僕にとって、生まれたときから小数という概念はそこにあった。でも、2人にとっては違う。魔法、精霊言語――歴史も由来も定かではないこの力を理解するために、彼女たちは頭の中で創造していたのだ。存在しなかった算数を。
「新数記法……十進法は、こういうのにも応用をきかせることができます」
小数点。
小さな点を打つだけで、1よりも小さな数を表現することができる。
失ってはじめて気づく、なんてありふれた言葉だけれど、僕は前世の数字が信じられないほどにシンプルで、これ以上ないほどの合理性で構成されていたことを、改めて思い知らされた。

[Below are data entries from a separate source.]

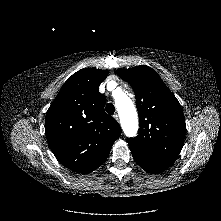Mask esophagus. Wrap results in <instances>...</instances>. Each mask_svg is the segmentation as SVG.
Segmentation results:
<instances>
[{
    "instance_id": "34e87169",
    "label": "esophagus",
    "mask_w": 221,
    "mask_h": 221,
    "mask_svg": "<svg viewBox=\"0 0 221 221\" xmlns=\"http://www.w3.org/2000/svg\"><path fill=\"white\" fill-rule=\"evenodd\" d=\"M113 117L115 118V120H117V121L119 120L118 114H114Z\"/></svg>"
}]
</instances>
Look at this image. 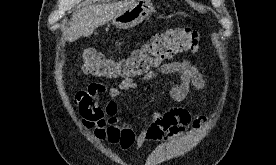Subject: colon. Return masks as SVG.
Segmentation results:
<instances>
[{"instance_id": "colon-1", "label": "colon", "mask_w": 276, "mask_h": 165, "mask_svg": "<svg viewBox=\"0 0 276 165\" xmlns=\"http://www.w3.org/2000/svg\"><path fill=\"white\" fill-rule=\"evenodd\" d=\"M200 35L189 27L171 28L157 33L151 39L123 59H112L87 49L83 52V71L87 74L108 78L127 79L145 77L180 52H196Z\"/></svg>"}]
</instances>
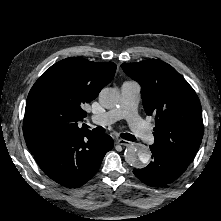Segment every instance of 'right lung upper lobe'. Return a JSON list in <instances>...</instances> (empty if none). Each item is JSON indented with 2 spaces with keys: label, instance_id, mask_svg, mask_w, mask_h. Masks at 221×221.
<instances>
[{
  "label": "right lung upper lobe",
  "instance_id": "cb5924a9",
  "mask_svg": "<svg viewBox=\"0 0 221 221\" xmlns=\"http://www.w3.org/2000/svg\"><path fill=\"white\" fill-rule=\"evenodd\" d=\"M114 63L66 58L46 70L31 88L23 121V133L34 153L70 135L88 131L78 125L86 117L83 106L94 100L111 82Z\"/></svg>",
  "mask_w": 221,
  "mask_h": 221
}]
</instances>
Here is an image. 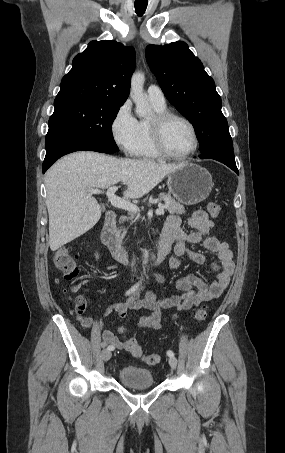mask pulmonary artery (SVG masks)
Returning a JSON list of instances; mask_svg holds the SVG:
<instances>
[{
  "label": "pulmonary artery",
  "instance_id": "1",
  "mask_svg": "<svg viewBox=\"0 0 285 453\" xmlns=\"http://www.w3.org/2000/svg\"><path fill=\"white\" fill-rule=\"evenodd\" d=\"M147 97L151 103L158 106H165V96L159 86L151 84L147 88Z\"/></svg>",
  "mask_w": 285,
  "mask_h": 453
}]
</instances>
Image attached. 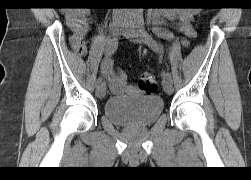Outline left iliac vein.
Returning a JSON list of instances; mask_svg holds the SVG:
<instances>
[{
    "label": "left iliac vein",
    "mask_w": 251,
    "mask_h": 180,
    "mask_svg": "<svg viewBox=\"0 0 251 180\" xmlns=\"http://www.w3.org/2000/svg\"><path fill=\"white\" fill-rule=\"evenodd\" d=\"M123 36L127 39H129L130 41L137 43V44H141L144 43V39L141 36V34L139 33V31L136 29V25L134 23H127V25L125 26L123 32H122ZM162 85H163V89L167 94H172L173 93V85L172 82L166 78L163 79L162 81Z\"/></svg>",
    "instance_id": "obj_1"
}]
</instances>
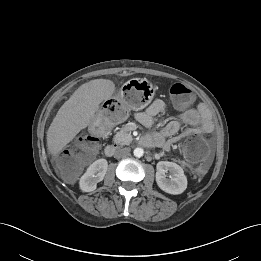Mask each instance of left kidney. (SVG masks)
I'll return each instance as SVG.
<instances>
[{
  "label": "left kidney",
  "mask_w": 261,
  "mask_h": 261,
  "mask_svg": "<svg viewBox=\"0 0 261 261\" xmlns=\"http://www.w3.org/2000/svg\"><path fill=\"white\" fill-rule=\"evenodd\" d=\"M170 172L166 178V172ZM156 182L159 188L166 193L177 195L187 188V178L183 169L174 162L160 161L157 163Z\"/></svg>",
  "instance_id": "1"
}]
</instances>
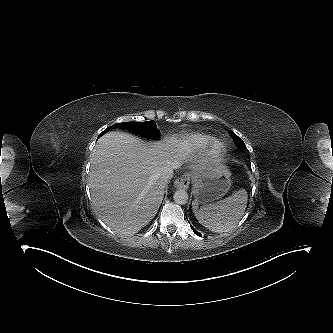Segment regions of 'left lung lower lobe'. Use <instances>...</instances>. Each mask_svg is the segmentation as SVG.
<instances>
[{"label":"left lung lower lobe","instance_id":"obj_1","mask_svg":"<svg viewBox=\"0 0 333 333\" xmlns=\"http://www.w3.org/2000/svg\"><path fill=\"white\" fill-rule=\"evenodd\" d=\"M191 226V225H190ZM191 228L193 229V232L196 234V235H198V236H202L198 231H196L192 226H191Z\"/></svg>","mask_w":333,"mask_h":333}]
</instances>
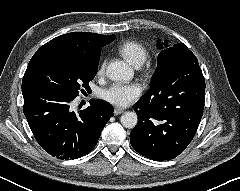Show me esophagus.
<instances>
[{
	"label": "esophagus",
	"mask_w": 240,
	"mask_h": 191,
	"mask_svg": "<svg viewBox=\"0 0 240 191\" xmlns=\"http://www.w3.org/2000/svg\"><path fill=\"white\" fill-rule=\"evenodd\" d=\"M123 112H124V110L121 109V108H115V109H114V115H119V114H121V113H123Z\"/></svg>",
	"instance_id": "obj_1"
}]
</instances>
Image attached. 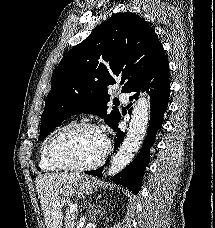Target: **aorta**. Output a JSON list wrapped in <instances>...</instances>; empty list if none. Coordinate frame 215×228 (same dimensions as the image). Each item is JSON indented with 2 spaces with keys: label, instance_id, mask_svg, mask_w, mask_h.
Segmentation results:
<instances>
[{
  "label": "aorta",
  "instance_id": "1",
  "mask_svg": "<svg viewBox=\"0 0 215 228\" xmlns=\"http://www.w3.org/2000/svg\"><path fill=\"white\" fill-rule=\"evenodd\" d=\"M151 104L148 94H140L132 112L127 136L116 156H113L106 176H116L132 162L146 134Z\"/></svg>",
  "mask_w": 215,
  "mask_h": 228
}]
</instances>
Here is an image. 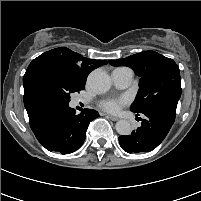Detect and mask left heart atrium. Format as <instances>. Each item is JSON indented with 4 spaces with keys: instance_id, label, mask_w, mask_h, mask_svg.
I'll return each mask as SVG.
<instances>
[{
    "instance_id": "left-heart-atrium-1",
    "label": "left heart atrium",
    "mask_w": 201,
    "mask_h": 201,
    "mask_svg": "<svg viewBox=\"0 0 201 201\" xmlns=\"http://www.w3.org/2000/svg\"><path fill=\"white\" fill-rule=\"evenodd\" d=\"M128 103L127 97L108 98L100 102L101 108L108 112H118L121 107Z\"/></svg>"
}]
</instances>
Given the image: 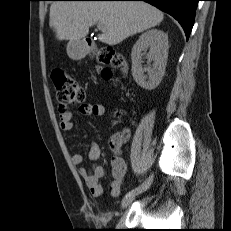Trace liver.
Here are the masks:
<instances>
[{
    "instance_id": "liver-1",
    "label": "liver",
    "mask_w": 231,
    "mask_h": 231,
    "mask_svg": "<svg viewBox=\"0 0 231 231\" xmlns=\"http://www.w3.org/2000/svg\"><path fill=\"white\" fill-rule=\"evenodd\" d=\"M49 17V25L60 41H78L98 22L104 28L99 41L116 45L159 25L164 15L145 2L56 1L51 4Z\"/></svg>"
}]
</instances>
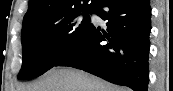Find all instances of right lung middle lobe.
<instances>
[{"mask_svg":"<svg viewBox=\"0 0 173 91\" xmlns=\"http://www.w3.org/2000/svg\"><path fill=\"white\" fill-rule=\"evenodd\" d=\"M93 7L22 28L20 80L38 77L52 68L83 39L92 23Z\"/></svg>","mask_w":173,"mask_h":91,"instance_id":"1","label":"right lung middle lobe"}]
</instances>
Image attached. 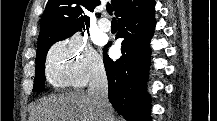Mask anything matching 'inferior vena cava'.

「なるほど。桁は増えていくだけじゃなくて、小さくする方向にも使えるのね。いくらでも小さい数字を扱える」
「1の半分は……0.5……?」
アラビア数字を使った小数の練習問題を初見でサクサクと解いた2人の魔女が、ふたたび僕の羊皮紙を覗き込む。
「僕がききとった対価は、こうでした」
ゆえに対価は 14.315。
「でも……さっぱり分からないわね。私たちが普段使っている魔法よりもずっと複雑だということしか」
「少なくとも。応用は……きかない……」
「小数まで指定する対価もある、ということが分かった。だとするなら、私たちの知っている単位魔法と修飾節みたいに、あの詠唱文の全部に対価が設定されているのかしら?」
「例えば――、『単独展開する』の対価は3.285で……、『現象は想起変動9式』の対価は7.610で……、『契機は共通通貨処理』の対価は1.345で……、ってことですよね?」
3人で顔を見合わせることしばし。
「無理だな」「無理ね」「……無理」
僕たちはいっせいに、肩を落とした。
「対価を覚えるのも大変だし、5桁の足し算ってことになってしまうわ」
「戦闘中……複雑すぎる計算は……詠唱失敗の……リスク」
電卓片手に魔法を詠唱している精霊民族のイメージが脳裏によぎる。人間の脳みそに秘められた能力なら、5桁の暗算も不可能ではないとは思うけれど……なんだか違う気がする。だって、この国において、魔法使いは大部分の割合を占める。かつての魔法の国の民の全員が5桁の暗算をしながら魔法を使っていたとは、ちょっと考えづらい。
「相当に、算術の鍛錬を積んだのかしら。それとも、そういう素養が、あったのか……」
「いずれにせよ。……私たちの、数体系では……その計算はそもそも実行不可能……」
「2人の仮説に1歩近づいた、とはいえるんじゃないでしょうか。単位魔法と修飾節はわかりやすく遺された形で、本来の魔法は言葉だった、という仮説」
「……とはいえ……詠唱の本体の方も……意味は、不明……」
「だね。私たちの魔法に反映できる事実はなさそう」
「少なくとも、黒仮面卿は発音を知っているだけで、この意味を解読しているとは思えないですが……」
そのとき、部屋をノックする音が響いた。
「失礼します。領主様はいらっしゃいますか」
聞き覚えのある声は……革命軍の士官のものだ。
「ガーツ将軍が到着されました。これより現地の調査に向かいたく思いますが、閣下はどうされますか」
「行きます」
僕はすぐに返事をした。足下が少しふらつくくらいで、体調に問題ない。マナが枯れているという現象も気になるし、同行しよう。
「私も。……行く」「準備をします」
ナイアさんとティルさんが次々と扉を出ていく。僕は2人に続く。
僕は、足を止めてはいけない。
メルチータさんの魔法を奪ったあいつらを必ず探し出す。
僕が手に入れたこの魔法。
『大魔法防護』、『大魔力爆縮』の秘密。
すべての知識を動員して、解読しなければ。
「タカハくん」
歩みだそうとした僕の肩に、ぽん、とメルチータさんの手が置かれた。
振り返――ろうとして、頬に引っかかるような感じがする。
「ふふふっ、引っかかったわね」
「なにを……?」
「んー? だってタカハくん」
ひとさし指を僕の頬に埋めたメルチータさんが軽やかに僕の横を通り過ぎる。踊るように僕の前に立ち、ぴたりと止まる。翡翠色の瞳が穏やかな光をたたえて、僕に注がれる。
「ちょっと怖い顔してる……かな?」
「メルチータさん、僕は――」
「笑って、タカハくん。領主様がそんな顔だったら、みんな不安になるわ」
メルチータさんは首をかしげ、微笑を僕に向けた。……ちょっとまぶしすぎて、直視できないほどの微笑だった。
そこで、颯爽と背を向けたメルチータさんは、金髪を揺らして、扉をくぐっていく。
1人残された僕は1人つぶやいた。
「……かなわないな、ほんと」
僕は自分の顔に両手を添えると、ぐにゃりとその形を笑みに作り変える。変顔だ。でも、メルチータさんの言うとおり。僕はこの表情をやり通さなければならない。
ぱしり、と自分の頬を張って、僕は廊下へ向かった。